Working From Home is the way forward. Read below why.

1 – I sleep A LOT more

Usually I set the alarm at 8.15am, it used to be two hours earlier before, around 6.30/7am. I’m a late-night person – I can’t fall asleep before midnight or 1am and I have had troubles sleeping for a long time now. You obviously understand how these 2 extra hours I get every morning have improved my life. And my mood.

2 – I ALWAYS have breakfast

For the same reason above, I now have time to make myself a cup of tea or a coffee accompanied by a freshly toasted slice of bread with butter and jam. It’s delicious and it’s a sweet way to start the day.

© All right reserved – The Confused Storyteller

3 – I’m an informed person

Now I get to read the news EVERYDAY. While sipping my cuppa, I scan the web and international newspapers for about 15 minutes. I check Facebook and my personal emails too and I feel under control. And informed.

4 – I’m always at the “office” on time.

Despite the fact I wake up at 8.15, I’m logged in and ready to start at 8.30am sharp. I’m never late. I never get stuck on the tube or the bus. It can be raining cats and dogs and I will still be on time.  Magic.

5 – I EAT better

I  plan my days in a way that allows me to have long, relaxed lunches. There is no way I stay in front of my computer eating crap or book myself into meetings at that time of the day (as I was used to do in my previous job). By 12.30/1pm I log off, go to the kitchen and try new recipes or cook some healthy food I’ve bought. Otherwise, if the weather is nice, I go for a walk in the neighbourhood and grab something from the local market. It’s surely something better than the crap food of the cantine in my office or any take-away chains.

6 – I have time to do my daily chores and more

Most of the time, when I take a break, I do my laundry or pass the vacuum cleaner. I ACTUALLY take a break from my laptop and phone and switch off my brain for a bit, which feels A-M-A-Z-I-N-G. Sometimes, I just make myself another espresso and walk outside in the courtyard to enjoy a bit of fresh breeze on my skin. Sometimes, I just have a sneaky look at Facebook updates or play a Ruzzle match or text a friend.

7 – NO bitching or office politics

I’ve been in my new job for 5 weeks now (yeah, it already feels 5 months), and I’ve met very few people in person, lots via phone or email and these two means of communication don’t allow bitching or talking behind the back. At least for now. It’s SO refreshing.

8 – Money: SAVING – LOTS – OF – MONEY

If I was to go to the office every day I would spend £170 per month in train ticket. Add to that, lunches and snacks I would need when I didn’t had time to cook  and pack something.

Requirement A :: Echo the working-from-home post between "Usually I set" and "start the day.", inclusive.
Requirement B :: According to the working-from-home post, how much would the writer spend each month on train tickets by going to the office every day?
Requirement C :: Pick up the working-from-home post right after its last sentence and keep writing it.
The lines after this point are separate material and have no connection to the working-from-home post.

Supplied information ::
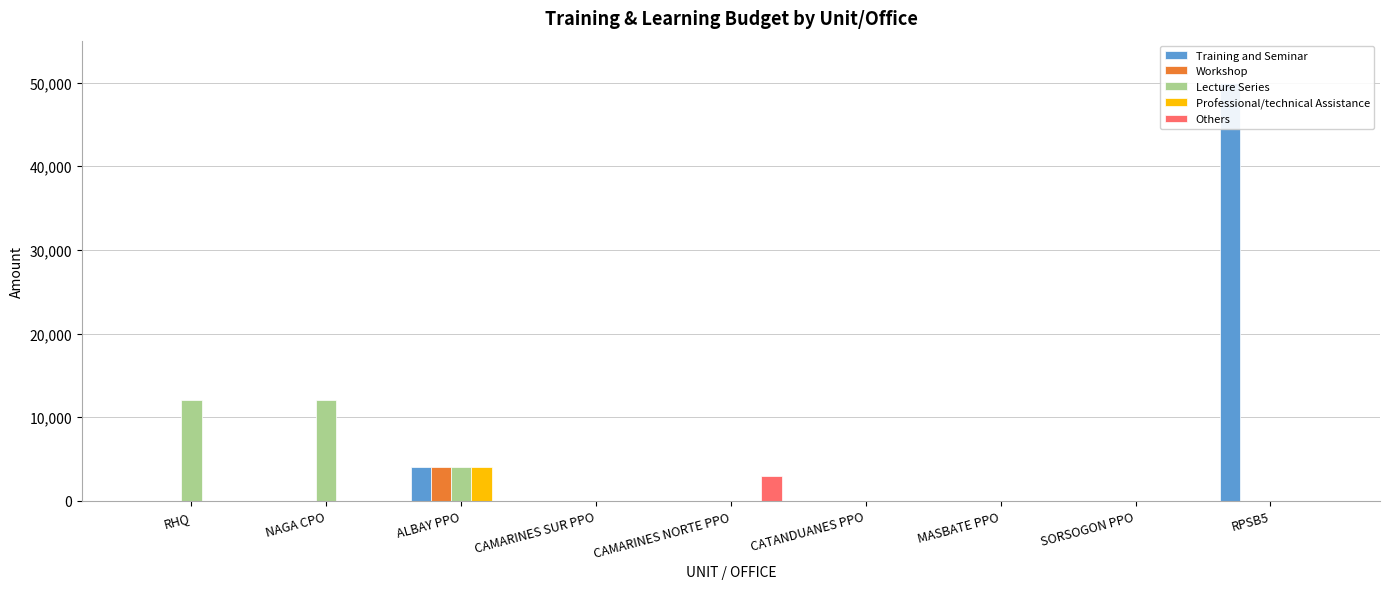

What is the total value across all series at RPSB5?

50000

Answer section A ::
Usually I set the alarm at 8.15am, it used to be two hours earlier before, around 6.30/7am. I’m a late-night person – I can’t fall asleep before midnight or 1am and I have had troubles sleeping for a long time now. You obviously understand how these 2 extra hours I get every morning have improved my life. And my mood.

2 – I ALWAYS have breakfast

For the same reason above, I now have time to make myself a cup of tea or a coffee accompanied by a freshly toasted slice of bread with butter and jam. It’s delicious and it’s a sweet way to start the day.

Answer section B :: £170 per month.

Answer section C ::
9 – I can always be around for deliveries or the post man

I remember the old days when I had to take half day off when the plumber, painter or my mattress had to arrive. Now, I don’t have to worry. For example now, I’m happily waiting for my DcMarten’s to fall on my laps.

10 – I don’t feel stressed

It could be that this job is bread & butter for me, so it’s just because I got it easy, or it could be that the environment (my home) makes me feel much more comfortable AND focused. I get the stuff done without wasting time in useless conversation or how-are-you-btw-I-don’t-care chats in the office kitchen. Whatever is the reason, so far, I’m not feeling under pressure. I’m not feeling behind the task or struggling. Loving an easy life.


Can you imagine a life where you don’t commute? In my case it would be a total of 3 hrs per day, round-trip. THREE vital hours spent in a crowded tube, then in a crowded train and  to finish off a long walk. This is one of the best part of my new lifestyle, I can’t stop saying how relieved I feel of gaining all this time EVERY DAY. It makes a huge difference. I wake up feeling relaxed, never in a rush, never worried to be late. I can make plans for the evening without feeling exhausted by the journey or afraid to be late. I get to go to my French lessons without worrying a bit about my train being late.
My work didn’t get disrupted by the strike. I wasn’t affected by it at all. It’s life-changing, I’m telling you.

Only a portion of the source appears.